Toutefois, il n’en demeure pas moins que la réforme que vous nous proposez est la plus dure de toutes celles qui ont été mises en place dans l’Union européenne. Alors que les autres pays ont fait bouger un, voire deux curseurs à la fois, vous en déplacez trois ou quatre en même temps ! Je le répète, vous agissez en quelque sorte à la hussarde.
Cela dit, pour en revenir à la France, la question est de savoir comment y aménager le système des retraites pour qu’il soit juste et protège celles et ceux qui ont commencé à travailler à 16 ans, 17 ans ou 20 ans, c’est-à-dire, par rapport à l’âge final de la retraite envisagé, depuis longtemps.
Avant d’évoquer mon dernier point de désaccord avec vous, monsieur le ministre, je tiens à souligner également que, si cette réforme est injuste, c’est en grande partie parce qu’elle ne soulève ni ne résout le problème de la répartition de la richesse créée collectivement et de la valeur ajoutée. Les revenus salariaux, les revenus du travail mais aussi ceux qui sont issus des retraites doivent avoir leur juste part dans la répartition des richesses créées et de la valeur ajoutée.

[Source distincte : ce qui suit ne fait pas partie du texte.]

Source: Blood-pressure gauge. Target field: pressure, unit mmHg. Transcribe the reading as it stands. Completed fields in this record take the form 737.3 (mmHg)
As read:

En effet, il ne faut jamais oublier – ce point est primordial – que, pour les salariés, la retraite n’est rien d’autre qu’un salaire différé. Ce n’est pas un OVNI, un élément qui viendrait s’ajouter de l’extérieur ! C’est pourquoi toute réforme des retraites doit s’inscrire dans le cadre plus général d’une réflexion sur la politique des revenus. Il faut absolument la situer sur ce plan, et vous ne le faites pas.

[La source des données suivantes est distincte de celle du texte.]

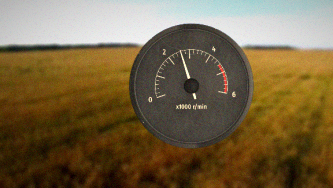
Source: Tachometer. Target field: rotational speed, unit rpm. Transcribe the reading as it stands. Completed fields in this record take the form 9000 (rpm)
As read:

Il est vrai, j’en conviens, qu’un nouveau partage de la valeur ajoutée est une question délicate. De même pour une nouvelle répartition des richesses dans le temps. Le vrai problème, cependant, est de savoir quels écarts on estime tolérables, ou non, dans une société où le pacte républicain est important !
Nous savons bien que le partage de la valeur ajoutée ne s’est pas fait à l’avantage des salaires. Or, dans le système actuel, on comprime davantage encore la part réservée à ces derniers, réduisant d’autant la possibilité de financer correctement les retraites, a fortiori dans une société où le plein-emploi est loin d’être réalisé, vous le savez. Toutefois, vous voulez une « réforme minute », un « résultat minute ».
C’est d’autant plus regrettable que les Français sont prêts. Oui, tous ont compris qu’il fallait réformer les retraites ! Ils ne sont d’ailleurs pas descendus dans la rue aussi nombreux que vous pouviez le craindre, parce qu’ils savent, tout comme moi, que vous avez partiellement raison, monsieur le ministre.